#### [What this task involves]
In the text excerpt on an early interest in evolution, name every author whose books on evolution the narrator was reading by the age of eleven.

START Text excerpt

And anyway, there were problems with religious faith. My maternal grandfather, a thoughtful and inquisitive man with whom I loved to sit and talk, was my first guide into the world of the intellect, and he informed me that people had created religions because of their inability to cope with reality. My grandfather was a great believer in science, and he based his disbelief in God on the absence of empirical evidence: We couldn’t see, hear, smell, touch, or taste God. This meant that God’s existence was a fiction. Then my grandfather informed me that there was genuine, un-fictional knowledge of the nature of the universe available, and he explained to me the revolutionary ideas of Charles Darwin. Thus, between the covers of The Origin of Species I found my ticket for the first stage of my journey, from Jerusalem to Shrewsbury. Another great intellectual influence on me was my stepfather. My mother had also remarried, to a professor of social psychology, and with him, too, I eagerly discussed evolution. By the age of eleven, I was devouring books on evolution by Darwin, Richard Dawkins, Alfred Russell Wallace, and Stephen Jay Gould. Each time I picked up Darwin’s Voyage of the Beagle I felt inspired to go off on adventures across the world, discovering clues to the origin of man and searching for truth. Evolutionary study, specifically within the field of primatology (the study of apes and monkeys), became one of my passions.

END Text excerpt
START Supplied material

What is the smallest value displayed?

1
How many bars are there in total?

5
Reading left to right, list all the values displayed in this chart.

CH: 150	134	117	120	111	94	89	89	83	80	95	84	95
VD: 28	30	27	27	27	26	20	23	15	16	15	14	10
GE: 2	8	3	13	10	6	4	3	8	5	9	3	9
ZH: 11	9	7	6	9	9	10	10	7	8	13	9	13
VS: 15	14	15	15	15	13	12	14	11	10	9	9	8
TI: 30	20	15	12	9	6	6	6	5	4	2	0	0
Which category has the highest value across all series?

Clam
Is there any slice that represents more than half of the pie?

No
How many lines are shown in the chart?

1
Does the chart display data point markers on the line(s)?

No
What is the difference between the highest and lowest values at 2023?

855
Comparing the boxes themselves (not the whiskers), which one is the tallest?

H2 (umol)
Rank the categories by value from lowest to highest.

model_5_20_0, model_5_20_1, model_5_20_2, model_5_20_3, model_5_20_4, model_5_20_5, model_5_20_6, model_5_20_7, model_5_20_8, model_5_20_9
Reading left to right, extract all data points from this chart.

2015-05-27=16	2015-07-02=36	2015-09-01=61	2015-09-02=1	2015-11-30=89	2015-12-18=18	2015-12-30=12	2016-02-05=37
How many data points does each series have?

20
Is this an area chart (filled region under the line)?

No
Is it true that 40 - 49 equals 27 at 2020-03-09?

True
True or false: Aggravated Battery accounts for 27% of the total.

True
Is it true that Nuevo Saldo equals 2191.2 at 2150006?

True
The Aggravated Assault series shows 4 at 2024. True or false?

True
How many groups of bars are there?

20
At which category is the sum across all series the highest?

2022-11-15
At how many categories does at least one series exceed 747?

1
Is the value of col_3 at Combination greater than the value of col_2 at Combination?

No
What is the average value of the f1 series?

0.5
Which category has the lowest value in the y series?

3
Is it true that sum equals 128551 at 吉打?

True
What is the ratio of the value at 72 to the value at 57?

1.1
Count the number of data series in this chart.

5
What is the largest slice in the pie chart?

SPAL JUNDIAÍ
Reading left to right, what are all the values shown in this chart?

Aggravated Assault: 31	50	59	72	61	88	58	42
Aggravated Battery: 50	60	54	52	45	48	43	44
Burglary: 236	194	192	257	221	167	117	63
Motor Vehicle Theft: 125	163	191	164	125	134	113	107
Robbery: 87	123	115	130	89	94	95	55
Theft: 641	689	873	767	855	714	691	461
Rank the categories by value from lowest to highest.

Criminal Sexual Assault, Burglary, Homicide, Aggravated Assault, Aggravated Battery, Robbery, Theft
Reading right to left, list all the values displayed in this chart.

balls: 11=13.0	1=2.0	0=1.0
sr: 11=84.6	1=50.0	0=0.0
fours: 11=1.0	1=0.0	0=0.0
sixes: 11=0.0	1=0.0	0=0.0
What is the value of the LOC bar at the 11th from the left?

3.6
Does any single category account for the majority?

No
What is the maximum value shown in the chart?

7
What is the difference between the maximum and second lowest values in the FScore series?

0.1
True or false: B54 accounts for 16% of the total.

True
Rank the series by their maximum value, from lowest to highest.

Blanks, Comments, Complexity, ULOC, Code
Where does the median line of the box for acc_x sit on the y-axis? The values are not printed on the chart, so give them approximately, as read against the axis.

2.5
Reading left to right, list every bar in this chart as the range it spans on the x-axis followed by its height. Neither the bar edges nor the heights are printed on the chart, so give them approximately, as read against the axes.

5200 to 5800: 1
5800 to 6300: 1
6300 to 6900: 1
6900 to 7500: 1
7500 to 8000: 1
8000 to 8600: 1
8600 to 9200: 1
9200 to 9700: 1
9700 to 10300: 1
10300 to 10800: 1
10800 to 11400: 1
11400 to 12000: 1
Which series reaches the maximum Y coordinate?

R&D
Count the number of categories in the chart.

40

END Supplied material

#### [Result of this task]
Darwin, Richard Dawkins, Alfred Russell Wallace, and Stephen Jay Gould